-- PROVIDED ENTRIES start --
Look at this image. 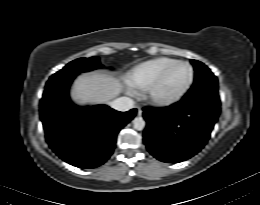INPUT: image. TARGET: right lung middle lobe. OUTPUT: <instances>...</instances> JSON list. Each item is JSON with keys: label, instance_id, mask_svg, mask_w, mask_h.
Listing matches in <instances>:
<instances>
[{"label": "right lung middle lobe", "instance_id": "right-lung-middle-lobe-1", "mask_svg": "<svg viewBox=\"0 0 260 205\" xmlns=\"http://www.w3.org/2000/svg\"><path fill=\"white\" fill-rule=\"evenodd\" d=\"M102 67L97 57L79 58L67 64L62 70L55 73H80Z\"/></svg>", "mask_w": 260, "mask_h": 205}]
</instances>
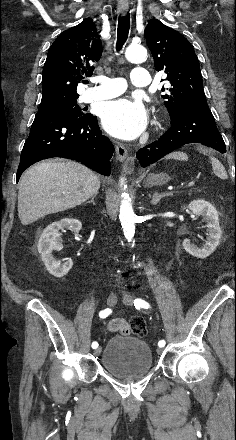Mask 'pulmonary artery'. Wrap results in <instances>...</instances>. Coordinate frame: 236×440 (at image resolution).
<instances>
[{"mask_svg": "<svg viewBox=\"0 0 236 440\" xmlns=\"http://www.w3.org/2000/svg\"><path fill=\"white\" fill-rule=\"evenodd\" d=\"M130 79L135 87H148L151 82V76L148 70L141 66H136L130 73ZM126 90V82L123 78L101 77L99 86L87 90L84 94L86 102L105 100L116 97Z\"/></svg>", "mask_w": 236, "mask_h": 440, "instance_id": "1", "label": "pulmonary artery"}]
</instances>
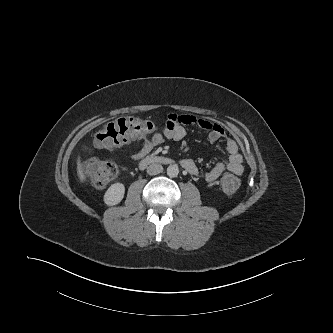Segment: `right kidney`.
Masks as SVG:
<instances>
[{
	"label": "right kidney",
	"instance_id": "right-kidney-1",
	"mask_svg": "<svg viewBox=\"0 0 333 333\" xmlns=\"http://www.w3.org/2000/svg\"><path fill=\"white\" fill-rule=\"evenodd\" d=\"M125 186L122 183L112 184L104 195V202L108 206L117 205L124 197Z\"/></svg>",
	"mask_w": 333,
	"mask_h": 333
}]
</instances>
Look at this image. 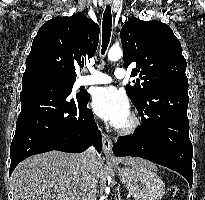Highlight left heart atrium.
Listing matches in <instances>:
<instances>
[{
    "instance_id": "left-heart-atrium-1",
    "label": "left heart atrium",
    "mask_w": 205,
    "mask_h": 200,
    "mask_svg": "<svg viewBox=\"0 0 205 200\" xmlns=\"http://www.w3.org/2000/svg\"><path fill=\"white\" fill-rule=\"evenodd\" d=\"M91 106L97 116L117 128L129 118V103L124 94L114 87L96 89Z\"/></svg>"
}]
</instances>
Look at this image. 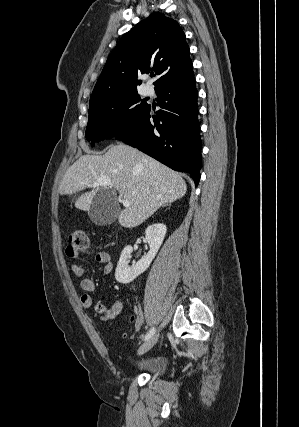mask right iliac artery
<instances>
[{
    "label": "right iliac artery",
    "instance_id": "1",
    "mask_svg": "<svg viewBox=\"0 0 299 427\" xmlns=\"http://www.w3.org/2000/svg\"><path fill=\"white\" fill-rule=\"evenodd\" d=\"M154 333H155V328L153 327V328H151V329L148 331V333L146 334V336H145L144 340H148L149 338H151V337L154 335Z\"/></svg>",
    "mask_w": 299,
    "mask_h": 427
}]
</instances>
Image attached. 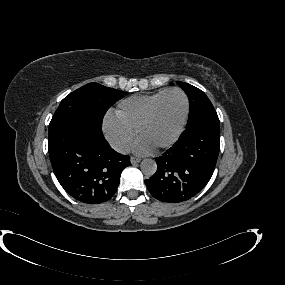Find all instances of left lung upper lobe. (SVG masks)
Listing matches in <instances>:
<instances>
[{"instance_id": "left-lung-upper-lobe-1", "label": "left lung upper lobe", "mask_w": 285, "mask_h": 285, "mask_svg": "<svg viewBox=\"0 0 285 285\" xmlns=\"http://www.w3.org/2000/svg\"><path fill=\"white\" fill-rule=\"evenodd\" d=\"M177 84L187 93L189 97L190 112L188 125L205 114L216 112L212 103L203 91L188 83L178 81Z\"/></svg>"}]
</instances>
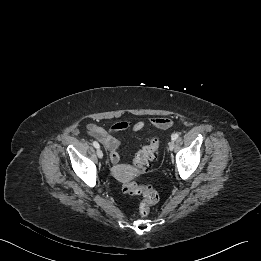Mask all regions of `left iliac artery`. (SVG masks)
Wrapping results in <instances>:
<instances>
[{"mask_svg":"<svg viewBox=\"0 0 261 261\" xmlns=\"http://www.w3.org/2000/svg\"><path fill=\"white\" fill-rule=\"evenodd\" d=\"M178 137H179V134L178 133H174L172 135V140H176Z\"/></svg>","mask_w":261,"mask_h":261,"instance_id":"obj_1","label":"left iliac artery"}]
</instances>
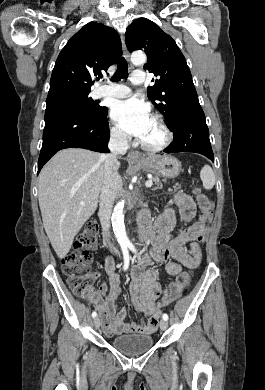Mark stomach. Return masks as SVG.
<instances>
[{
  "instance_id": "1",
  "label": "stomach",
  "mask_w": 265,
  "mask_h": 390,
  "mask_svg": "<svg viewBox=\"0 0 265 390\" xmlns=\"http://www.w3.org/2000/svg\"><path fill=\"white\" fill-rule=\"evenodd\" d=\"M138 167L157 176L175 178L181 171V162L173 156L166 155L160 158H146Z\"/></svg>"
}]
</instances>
-- PROVIDED ENTRIES end --
PROMPT
Reproduce the material starting at the line that contains "Mask all regions" and continuing through its last line, and leave the pictures out.

TASK RESULT
Mask all regions of `left iliac artery`. (SVG masks)
Wrapping results in <instances>:
<instances>
[{"mask_svg":"<svg viewBox=\"0 0 261 261\" xmlns=\"http://www.w3.org/2000/svg\"><path fill=\"white\" fill-rule=\"evenodd\" d=\"M178 137H179V134L178 133H174L172 135V140H176Z\"/></svg>","mask_w":261,"mask_h":261,"instance_id":"obj_1","label":"left iliac artery"}]
</instances>
Mark stomach. Return masks as SVG.
<instances>
[{
  "instance_id": "1",
  "label": "stomach",
  "mask_w": 265,
  "mask_h": 390,
  "mask_svg": "<svg viewBox=\"0 0 265 390\" xmlns=\"http://www.w3.org/2000/svg\"><path fill=\"white\" fill-rule=\"evenodd\" d=\"M138 167L157 176L175 178L181 171V162L173 156L166 155L160 158H146Z\"/></svg>"
}]
</instances>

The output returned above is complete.